--- Provided records ---

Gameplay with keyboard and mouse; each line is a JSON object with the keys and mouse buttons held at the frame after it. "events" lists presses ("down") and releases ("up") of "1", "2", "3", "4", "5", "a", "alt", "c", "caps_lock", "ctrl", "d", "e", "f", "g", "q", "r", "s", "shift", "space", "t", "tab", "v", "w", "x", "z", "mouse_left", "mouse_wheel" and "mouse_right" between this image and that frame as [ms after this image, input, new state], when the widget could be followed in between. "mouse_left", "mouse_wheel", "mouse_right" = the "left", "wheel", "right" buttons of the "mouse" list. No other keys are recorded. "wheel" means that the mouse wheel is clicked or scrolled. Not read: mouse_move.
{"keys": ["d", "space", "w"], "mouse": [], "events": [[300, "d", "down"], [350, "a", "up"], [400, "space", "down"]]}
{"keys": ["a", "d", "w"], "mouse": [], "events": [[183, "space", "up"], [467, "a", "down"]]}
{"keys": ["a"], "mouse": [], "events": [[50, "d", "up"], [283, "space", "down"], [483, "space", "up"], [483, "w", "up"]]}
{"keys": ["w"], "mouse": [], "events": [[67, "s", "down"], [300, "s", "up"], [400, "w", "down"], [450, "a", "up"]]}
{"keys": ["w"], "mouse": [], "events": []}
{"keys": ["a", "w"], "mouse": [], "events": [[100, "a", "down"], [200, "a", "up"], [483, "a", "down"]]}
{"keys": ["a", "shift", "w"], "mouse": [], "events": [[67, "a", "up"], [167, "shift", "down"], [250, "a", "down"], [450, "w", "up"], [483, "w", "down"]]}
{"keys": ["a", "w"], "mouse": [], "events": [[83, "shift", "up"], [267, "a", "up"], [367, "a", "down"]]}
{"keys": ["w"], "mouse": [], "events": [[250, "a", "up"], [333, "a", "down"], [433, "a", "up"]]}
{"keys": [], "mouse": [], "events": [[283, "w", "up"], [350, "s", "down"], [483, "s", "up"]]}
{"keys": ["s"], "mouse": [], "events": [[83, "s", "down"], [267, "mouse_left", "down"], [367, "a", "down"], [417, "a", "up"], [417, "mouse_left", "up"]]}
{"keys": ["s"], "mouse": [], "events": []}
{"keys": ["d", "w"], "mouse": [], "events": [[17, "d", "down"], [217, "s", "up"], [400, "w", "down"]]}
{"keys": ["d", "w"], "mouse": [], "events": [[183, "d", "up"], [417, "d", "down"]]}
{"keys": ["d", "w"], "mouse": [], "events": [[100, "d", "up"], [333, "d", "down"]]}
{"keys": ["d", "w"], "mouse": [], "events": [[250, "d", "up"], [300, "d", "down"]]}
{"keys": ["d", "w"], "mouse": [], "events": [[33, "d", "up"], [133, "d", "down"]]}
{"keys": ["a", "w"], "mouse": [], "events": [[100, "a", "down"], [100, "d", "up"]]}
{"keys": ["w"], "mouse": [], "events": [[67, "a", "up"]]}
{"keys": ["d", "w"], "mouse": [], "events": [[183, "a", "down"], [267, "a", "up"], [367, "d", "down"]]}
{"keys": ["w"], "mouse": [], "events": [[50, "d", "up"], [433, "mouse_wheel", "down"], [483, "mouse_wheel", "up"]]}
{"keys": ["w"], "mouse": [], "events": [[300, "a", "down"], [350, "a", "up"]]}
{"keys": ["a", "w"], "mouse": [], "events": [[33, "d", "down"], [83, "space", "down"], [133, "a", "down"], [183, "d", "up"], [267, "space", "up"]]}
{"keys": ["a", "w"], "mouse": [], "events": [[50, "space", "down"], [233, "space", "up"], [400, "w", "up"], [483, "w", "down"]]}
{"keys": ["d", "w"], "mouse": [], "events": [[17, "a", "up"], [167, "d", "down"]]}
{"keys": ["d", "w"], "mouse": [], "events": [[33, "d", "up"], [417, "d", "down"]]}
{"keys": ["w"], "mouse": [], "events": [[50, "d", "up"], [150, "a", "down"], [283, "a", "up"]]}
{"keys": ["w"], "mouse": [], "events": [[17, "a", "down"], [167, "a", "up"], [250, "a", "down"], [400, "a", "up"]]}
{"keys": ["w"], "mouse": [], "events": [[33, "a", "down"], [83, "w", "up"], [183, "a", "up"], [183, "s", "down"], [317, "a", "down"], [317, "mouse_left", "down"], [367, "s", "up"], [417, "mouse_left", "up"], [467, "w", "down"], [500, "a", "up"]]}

---

■ Description of the task ■
Exact copies of all the entries above should be returned.

■ Task response ■
Gameplay with keyboard and mouse; each line is a JSON object with the keys and mouse buttons held at the frame after it. "events" lists presses ("down") and releases ("up") of "1", "2", "3", "4", "5", "a", "alt", "c", "caps_lock", "ctrl", "d", "e", "f", "g", "q", "r", "s", "shift", "space", "t", "tab", "v", "w", "x", "z", "mouse_left", "mouse_wheel" and "mouse_right" between this image and that frame as [ms after this image, input, new state], when the widget could be followed in between. "mouse_left", "mouse_wheel", "mouse_right" = the "left", "wheel", "right" buttons of the "mouse" list. No other keys are recorded. "wheel" means that the mouse wheel is clicked or scrolled. Not read: mouse_move.
{"keys": ["d", "space", "w"], "mouse": [], "events": [[300, "d", "down"], [350, "a", "up"], [400, "space", "down"]]}
{"keys": ["a", "d", "w"], "mouse": [], "events": [[183, "space", "up"], [467, "a", "down"]]}
{"keys": ["a"], "mouse": [], "events": [[50, "d", "up"], [283, "space", "down"], [483, "space", "up"], [483, "w", "up"]]}
{"keys": ["w"], "mouse": [], "events": [[67, "s", "down"], [300, "s", "up"], [400, "w", "down"], [450, "a", "up"]]}
{"keys": ["w"], "mouse": [], "events": []}
{"keys": ["a", "w"], "mouse": [], "events": [[100, "a", "down"], [200, "a", "up"], [483, "a", "down"]]}
{"keys": ["a", "shift", "w"], "mouse": [], "events": [[67, "a", "up"], [167, "shift", "down"], [250, "a", "down"], [450, "w", "up"], [483, "w", "down"]]}
{"keys": ["a", "w"], "mouse": [], "events": [[83, "shift", "up"], [267, "a", "up"], [367, "a", "down"]]}
{"keys": ["w"], "mouse": [], "events": [[250, "a", "up"], [333, "a", "down"], [433, "a", "up"]]}
{"keys": [], "mouse": [], "events": [[283, "w", "up"], [350, "s", "down"], [483, "s", "up"]]}
{"keys": ["s"], "mouse": [], "events": [[83, "s", "down"], [267, "mouse_left", "down"], [367, "a", "down"], [417, "a", "up"], [417, "mouse_left", "up"]]}
{"keys": ["s"], "mouse": [], "events": []}
{"keys": ["d", "w"], "mouse": [], "events": [[17, "d", "down"], [217, "s", "up"], [400, "w", "down"]]}
{"keys": ["d", "w"], "mouse": [], "events": [[183, "d", "up"], [417, "d", "down"]]}
{"keys": ["d", "w"], "mouse": [], "events": [[100, "d", "up"], [333, "d", "down"]]}
{"keys": ["d", "w"], "mouse": [], "events": [[250, "d", "up"], [300, "d", "down"]]}
{"keys": ["d", "w"], "mouse": [], "events": [[33, "d", "up"], [133, "d", "down"]]}
{"keys": ["a", "w"], "mouse": [], "events": [[100, "a", "down"], [100, "d", "up"]]}
{"keys": ["w"], "mouse": [], "events": [[67, "a", "up"]]}
{"keys": ["d", "w"], "mouse": [], "events": [[183, "a", "down"], [267, "a", "up"], [367, "d", "down"]]}
{"keys": ["w"], "mouse": [], "events": [[50, "d", "up"], [433, "mouse_wheel", "down"], [483, "mouse_wheel", "up"]]}
{"keys": ["w"], "mouse": [], "events": [[300, "a", "down"], [350, "a", "up"]]}
{"keys": ["a", "w"], "mouse": [], "events": [[33, "d", "down"], [83, "space", "down"], [133, "a", "down"], [183, "d", "up"], [267, "space", "up"]]}
{"keys": ["a", "w"], "mouse": [], "events": [[50, "space", "down"], [233, "space", "up"], [400, "w", "up"], [483, "w", "down"]]}
{"keys": ["d", "w"], "mouse": [], "events": [[17, "a", "up"], [167, "d", "down"]]}
{"keys": ["d", "w"], "mouse": [], "events": [[33, "d", "up"], [417, "d", "down"]]}
{"keys": ["w"], "mouse": [], "events": [[50, "d", "up"], [150, "a", "down"], [283, "a", "up"]]}
{"keys": ["w"], "mouse": [], "events": [[17, "a", "down"], [167, "a", "up"], [250, "a", "down"], [400, "a", "up"]]}
{"keys": ["w"], "mouse": [], "events": [[33, "a", "down"], [83, "w", "up"], [183, "a", "up"], [183, "s", "down"], [317, "a", "down"], [317, "mouse_left", "down"], [367, "s", "up"], [417, "mouse_left", "up"], [467, "w", "down"], [500, "a", "up"]]}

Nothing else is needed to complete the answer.